Gardner and coauthors quantify the risk of dementia among adults with recent traumatic brain injury (TBI) compared with adults with non-TBI trauma (NTT). All patients 55 years or older diagnosed as having TBI or NTT in 2005 and 2006 and who did not have baseline dementia or die during hospitalization (n = 164 661) were identified in a California statewide administrative health database of emergency department (ED) and inpatient visits. Among patients evaluated in the ED or inpatient settings, those with moderate to severe TBI at 55 years or older or mild TBI at 65 years or older had an increased risk of developing dementia. Editorial perspective is provided by Steven T. DeKosky, MD.

Langer-Gould and colleagues determine whether vaccines, particularly those for hepatitis B and human papillomavirus, increase the risk of multiple sclerosis (MS) or other central nervous system demyelinating syndromes (CNS ADS). A nested case-control study was conducted using data obtained from the complete electronic health records of Kaiser Permanente Southern California members. They found no longer-term association of vaccines with MS or any other CNS ADS, which argues against a causal association.
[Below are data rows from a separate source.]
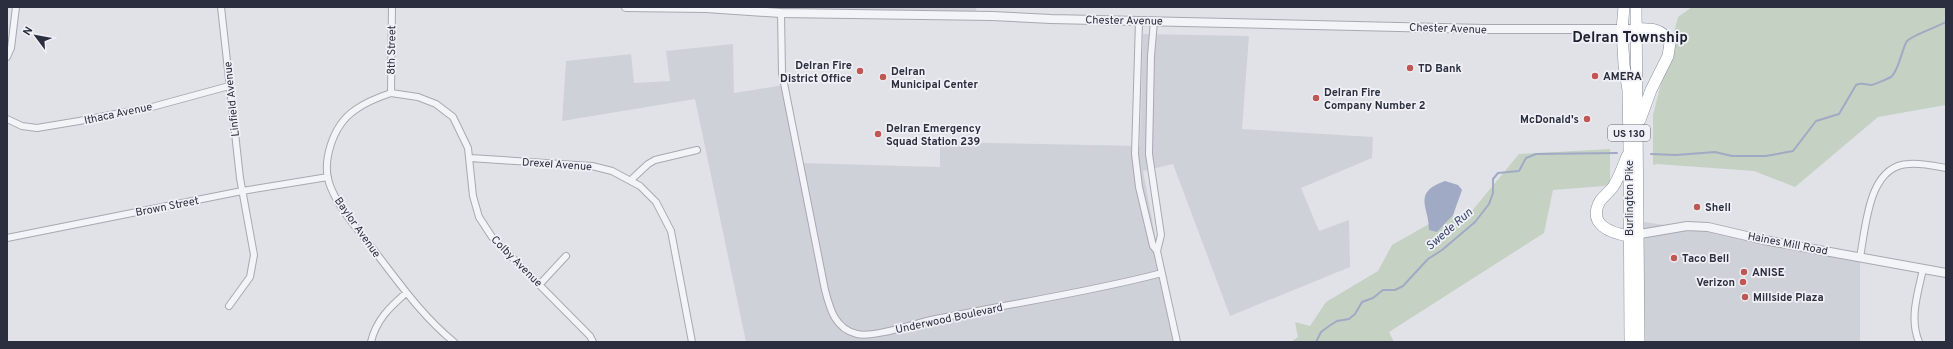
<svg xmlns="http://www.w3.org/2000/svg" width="1953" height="349" font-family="Overpass,sans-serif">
<rect width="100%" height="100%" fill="#e1e2e8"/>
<!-- built -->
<path fill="#cfd1d9" d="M629,7H976L977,16Z
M1143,34L1249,36L1242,129L1373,137L1372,158L1301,188L1319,231L1349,220L1350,267L1230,316L1173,164L1143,171L1175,342H746L695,99L562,121L566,61L631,54L634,83L670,81L666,51L733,44L734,93L784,85L801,163L940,167V142L1140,146Z
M1638,221L1764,240L1860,257V342H1639Z"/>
<!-- green -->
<path fill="#c4d1c3" d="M1692,7H1946V105L1878,117L1795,187L1754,171L1657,164L1653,165V115L1678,17Z
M1610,149V183L1604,186L1553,190L1544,233L1389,332L1394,342H1291L1298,337L1295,322L1310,326L1326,302L1378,271L1392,245L1429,224L1425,196L1461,188L1453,216L1462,223L1519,154Z"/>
<!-- water -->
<path fill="#a0aac4" d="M1445,181L1458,185L1462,190L1453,215L1437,232L1429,230C1430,208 1411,193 1445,181Z"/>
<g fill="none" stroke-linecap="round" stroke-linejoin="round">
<!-- stream -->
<path stroke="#a0aac4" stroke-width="2" d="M1651,154L1676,155L1715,152L1732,156H1766L1793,151L1816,121L1839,114L1856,85C1862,82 1866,85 1871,85C1874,85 1889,78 1891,77C1899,71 1902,48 1907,41C1913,35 1937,27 1946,22
M1316,342L1321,332L1329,326L1337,321L1349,319L1355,314L1362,302L1373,298L1383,290H1395L1403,286L1428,259L1442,250L1475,222L1489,204L1493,193V179L1498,173L1519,171L1526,158L1536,154L1617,153"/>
<defs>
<path id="minor" d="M221,7L240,178L254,255L250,277L229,306
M781,13L782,73L825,290C830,309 835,329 857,334C873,338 913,324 931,320C1008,304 1086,293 1162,273
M1139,21L1135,154L1139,187L1153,246L1157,251L1177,342
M1154,21L1151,56L1149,154L1161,235L1157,251
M7,57L11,48L16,7
M391,93L418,97L436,104L453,117L468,148L473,196L479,217L492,237L590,336L593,342
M391,93C379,97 366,102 355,110C333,125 320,163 331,188C341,212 361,233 376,253C400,284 423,317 454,342
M391,93L392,7
M7,119L22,126L37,128L79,121L152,107L229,86
M470,158L592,166L612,171L640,186L656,202L671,231L692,342
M631,180L648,164L655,160L697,150
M7,238L242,191L328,177
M1860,257C1866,227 1868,165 1909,164C1921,163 1935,166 1946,168
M540,284L566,256
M371,342C376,320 390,307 406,293
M1919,342C1909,318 1918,293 1923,269"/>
<path id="tertiary" d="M626,7L706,8L781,13L992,16L1051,19L1484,29H1635
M1634,235L1687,226L1708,227L1764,240L1946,273"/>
<path id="trunk" d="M1624,7L1622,30L1624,65L1628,90L1629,147L1630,342
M1636,7L1639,342
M1635,29C1649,28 1663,28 1670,43L1668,56L1651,90L1640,120
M1627,156C1623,166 1619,178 1613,187C1609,192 1604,196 1600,201C1587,225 1611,233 1629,236"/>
</defs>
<!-- minor casing -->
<use href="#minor" stroke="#a7a8b2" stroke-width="8"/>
<!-- tertiary casing -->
<use href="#tertiary" stroke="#a7a8b2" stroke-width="10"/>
<!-- trunk casing -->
<use href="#trunk" stroke="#8a8e9d" stroke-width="12"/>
<!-- minor -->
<use href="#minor" stroke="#f3f4f7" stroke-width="6"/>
<!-- tertiary -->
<use href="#tertiary" stroke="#f3f4f7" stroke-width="8"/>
<!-- trunk -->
<use href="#trunk" stroke="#fff" stroke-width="11"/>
</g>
<!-- markers -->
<g fill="#bf5854" stroke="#f0f1f6" stroke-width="1.5">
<circle cx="1410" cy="68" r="4"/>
<circle cx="860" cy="71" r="4"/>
<circle cx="1595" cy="76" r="4"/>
<circle cx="883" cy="77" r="4"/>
<circle cx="1316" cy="98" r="4"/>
<circle cx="1587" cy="119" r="4"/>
<circle cx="878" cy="134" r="4"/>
<circle cx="1697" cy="207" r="4"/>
<circle cx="1674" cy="258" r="4"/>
<circle cx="1744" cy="272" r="4"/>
<circle cx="1743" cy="282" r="4"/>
<circle cx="1745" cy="297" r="4"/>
</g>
<g text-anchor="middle" stroke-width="3.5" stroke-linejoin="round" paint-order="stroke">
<!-- shield labels -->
<rect fill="#f0f1f6" stroke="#666875" stroke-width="1" x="1608" y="125" width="42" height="16" rx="3"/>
<g font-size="10" font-weight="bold" fill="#2b2e3e">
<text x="1629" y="137">US 130</text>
</g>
<!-- street labels -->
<g font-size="11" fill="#2b2e3e" stroke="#f0f1f6">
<text transform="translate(1124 20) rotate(1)" y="4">Chester Avenue</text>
<text transform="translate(1448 28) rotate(2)" y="4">Chester Avenue</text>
<text transform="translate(391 50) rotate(-89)" y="4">8th Street</text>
<text transform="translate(231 99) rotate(-96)" y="4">Linfield Avenue</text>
<text transform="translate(118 113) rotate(-12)" y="4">Ithaca Avenue</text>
<text transform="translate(557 164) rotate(4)" y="4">Drexel Avenue</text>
<text transform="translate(1629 198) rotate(-90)" y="4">Burlington Pike</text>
<text transform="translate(167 206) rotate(-11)" y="4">Brown Street</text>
<text transform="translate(358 227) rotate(55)" y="4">Baylor Avenue</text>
<text transform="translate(1788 243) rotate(11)" y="4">Haines Mill Road</text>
<text transform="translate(517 261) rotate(45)" y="4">Colby Avenue</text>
<text transform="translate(949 318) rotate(-12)" y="4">Underwood Boulevard</text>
</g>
<!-- poi labels -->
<g font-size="11" font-weight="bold" fill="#2b2e3e" stroke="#f0f1f6" text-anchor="start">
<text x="852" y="69" text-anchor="end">Delran Fire<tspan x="852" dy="13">District Office</tspan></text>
<text x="1418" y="72">TD Bank</text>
<text x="891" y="75">Delran<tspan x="891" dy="13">Municipal Center</tspan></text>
<text x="1603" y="80">AMERA</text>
<text x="1324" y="96">Delran Fire<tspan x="1324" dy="13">Company Number 2</tspan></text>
<text x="1579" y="123" text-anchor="end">McDonald's</text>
<text x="886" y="132">Delran Emergency<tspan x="886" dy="13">Squad Station 239</tspan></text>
<text x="1705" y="211">Shell</text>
<text x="1682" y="262">Taco Bell</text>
<text x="1752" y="276">ANISE</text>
<text x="1735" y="286" text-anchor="end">Verizon</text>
<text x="1753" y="301">Millside Plaza</text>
</g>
<!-- water labels -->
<g font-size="12" font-style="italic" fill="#3a476d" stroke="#f0f1f6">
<text transform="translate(1449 229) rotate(-41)" y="4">Swede Run</text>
</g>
<!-- district labels -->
<g font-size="15" font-weight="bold" fill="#1d202e" stroke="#f0f1f6">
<text x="1630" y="42">Delran Township</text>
</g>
</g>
<!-- border -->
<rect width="1953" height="349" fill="none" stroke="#2b2e3e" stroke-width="16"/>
<!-- north arrow -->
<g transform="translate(36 36) rotate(302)" stroke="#f0f1f6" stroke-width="3" paint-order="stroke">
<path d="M0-3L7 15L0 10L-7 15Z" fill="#2b2e3e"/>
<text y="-6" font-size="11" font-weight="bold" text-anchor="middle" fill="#2b2e3e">N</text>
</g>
</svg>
Russell and coauthors evaluate whether [18F]MNI-659 (2-(2-(3-(4-(2-[18F]fluoroethoxy)phenyl)-7-methyl-4-oxo-3,4-dihydroquinazolin-2-yl)ethyl)-4-isopropoxyisoindoline-1,3-dione), a novel phosphodiesterase 10 positron emission tomography (PET) ligand, is a sensitive marker for striatal changes in early Huntington disease (HD). A cohort of individuals with HD, including premanifest (pre-HD) or manifest with motor signs (mHD), underwent clinical assessments, genetic determination, [18F]MNI-659 PET imaging, and brain magnetic resonance imaging. As a promising striatal imaging biomarker, [18F]MNI-659 is potentially capable of assessing the extent of disease in early mHD.

Kantarci et al investigate the effects of Alzheimer disease–related gray matter neurodegeneration and high β-amyloid on white matter microstructure in older adults without dementia. Participants included in the Mayo Clinic Study of Aging (N = 701) who underwent magnetic resonance imaging, diffusion tensor imaging (DTI), and positron emission tomography studies with diagnoses of cognitively normal (n = 570) or mild cognitive impairment (n = 131) were included. A high amyloid load does not influence DTI-based measures of white matter integrity in the absence of coexistent gray matter neurodegeneration in older adults without dementia.